Friday, June 9, 2017

Will Michigan legislators listen to constituents on mental health funding proposals?


Michigan Public Radio aired an interview on 6/7/2017 with Gail Marsh, the mother of an adult daughter with Down Syndrome, and Bob White, the father of two adult sons on the autism spectrum. Both parents have been involved in “Section 298” workgroups and affinity groups for more than a year. These groups were formed after the Governor’s budget proposed to shift mental health Medicaid funding from public Community Mental Health (CMH) agencies to private health plans that currently administer Medicaid medical health plans. They were a response to the strong opposition that met the Governor's proposal. 

People with developmental disabilities are one of the populations served by the mental health system in local Community Mental Health (CMH) agencies.
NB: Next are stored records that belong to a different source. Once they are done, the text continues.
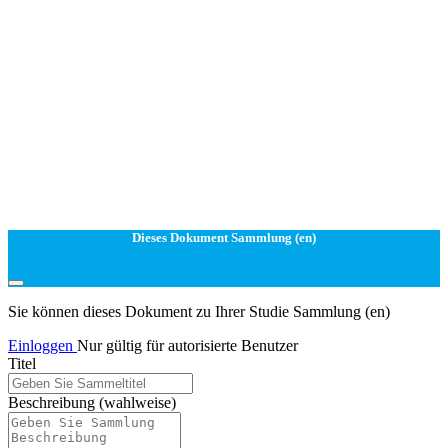
Dieses Dokument Sammlung (en)
Sie können dieses Dokument zu Ihrer Studie Sammlung (en)
Einloggen
Nur gültig für autorisierte Benutzer
Titel
Beschreibung
(wahlweise)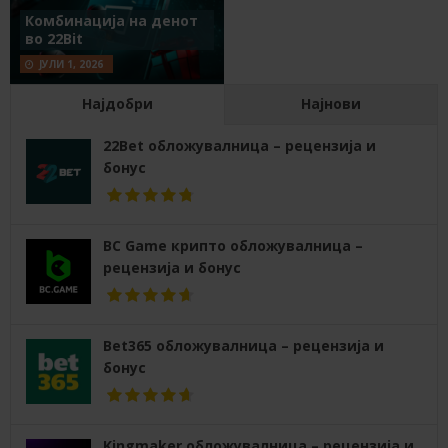
Комбинација на денот
во 22Bit
ЈУЛИ 1, 2026
Најдобри
Најнови
22Bet обложувалница – рецензија и
бонус
BC Game крипто обложувалница –
рецензија и бонус
Bet365 обложувалница – рецензија и
бонус
Kingmaker обложувалница – рецензија и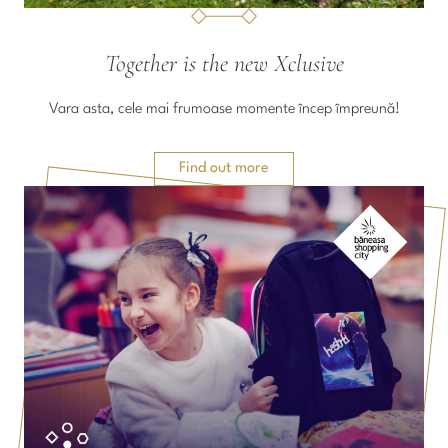
Together is the new Xclusive
Vara asta, cele mai frumoase momente încep împreună!
Find out more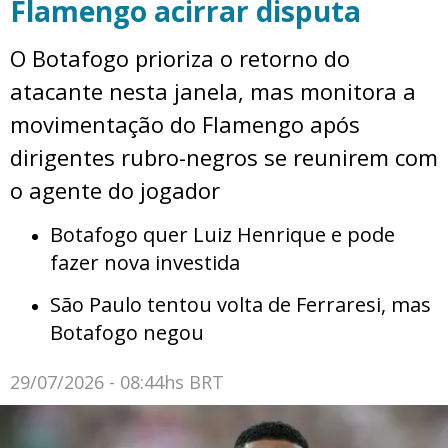
Flamengo acirrar disputa
O Botafogo prioriza o retorno do
atacante nesta janela, mas monitora a
movimentação do Flamengo após
dirigentes rubro-negros se reunirem com
o agente do jogador
Botafogo quer Luiz Henrique e pode
fazer nova investida
São Paulo tentou volta de Ferraresi, mas
Botafogo negou
29/07/2026 - 08:44hs BRT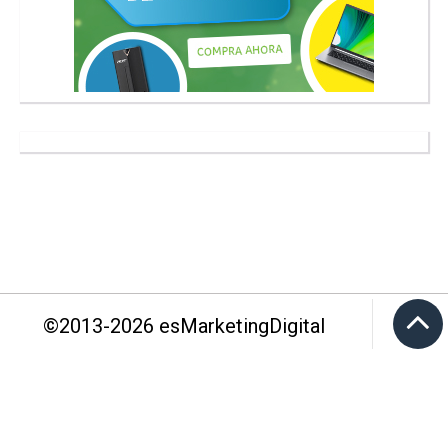
©2013-
2026
esMarketingDigital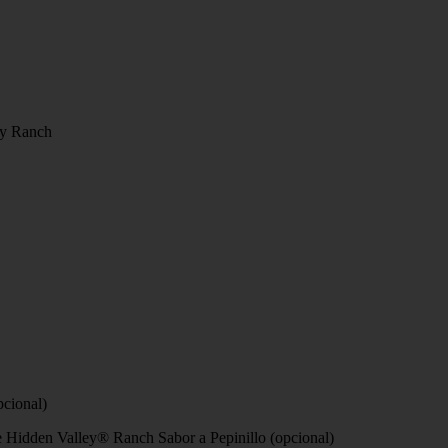
ey Ranch
pcional)
de Hidden Valley® Ranch Sabor a Pepinillo (opcional)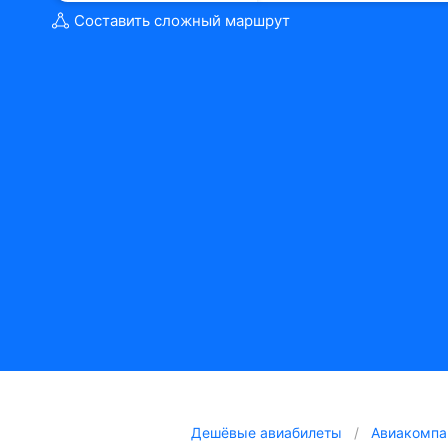
Составить сложный маршрут
Дешёвые авиабилеты
Авиакомпа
From the Michigan Radio website, "Parents 'afraid to die' because of fear mental health care system won’t take care of their children" by Stateside staff and Josh Hakala, 6/7/17:


“Tomorrow, state lawmakers are expected to release their final budget for fiscal year 2017-18 for the Department of Health and Human Services.

“That budget will reveal if Republicans have chosen to shift control of mental health funding – which amounts to nearly $2.5 billion in annual Medicaid payments – away from public mental health organizations, and transfer it to private insurers.

...
"Listen to the full interview … to hear more about their children and how they rely on mental health services as well as Marsh's examples of how privatizing ‘doesn't work’ and why White describes it as a form of ‘outsourcing.’"

Here is part of the interview with Gail Marsh on how the legislature has so far ignored much of the public input from the “Section 298 Initiative”. Start listening at about 12 minutes and 30 seconds into the interview. [Note that in this discussion, “integration” of care is about integrating funding for medical and behavioral health services under one administrative roof - the private Medicaid health plans.] The stakeholder workgroups and affinity groups overwhelmingly supported maintaining a public system to provide behavioral health services which include the social services and supports necessary to maintain people served in community settings.

Gail Marsh recently testified at a Michigan House appropriations subcommittee where she heard references to a State Senator’s comment that, “We’ve been dancing around the concept of integration for too long and the legislature needs to force things to happen.”

Here is her response in the interview:

“…I told them, the reason we’ve been dancing around total integration for so long is because it’s not what people want …The job they’ve been hired to do …is not to force unwanted things on their constituents, but to listen to the people who elected them. So, both the House and the Senate…have dismissed the recommendations of the workgroup and the stakeholder affinity groups, which were to maintain a public behavioral healthcare system.”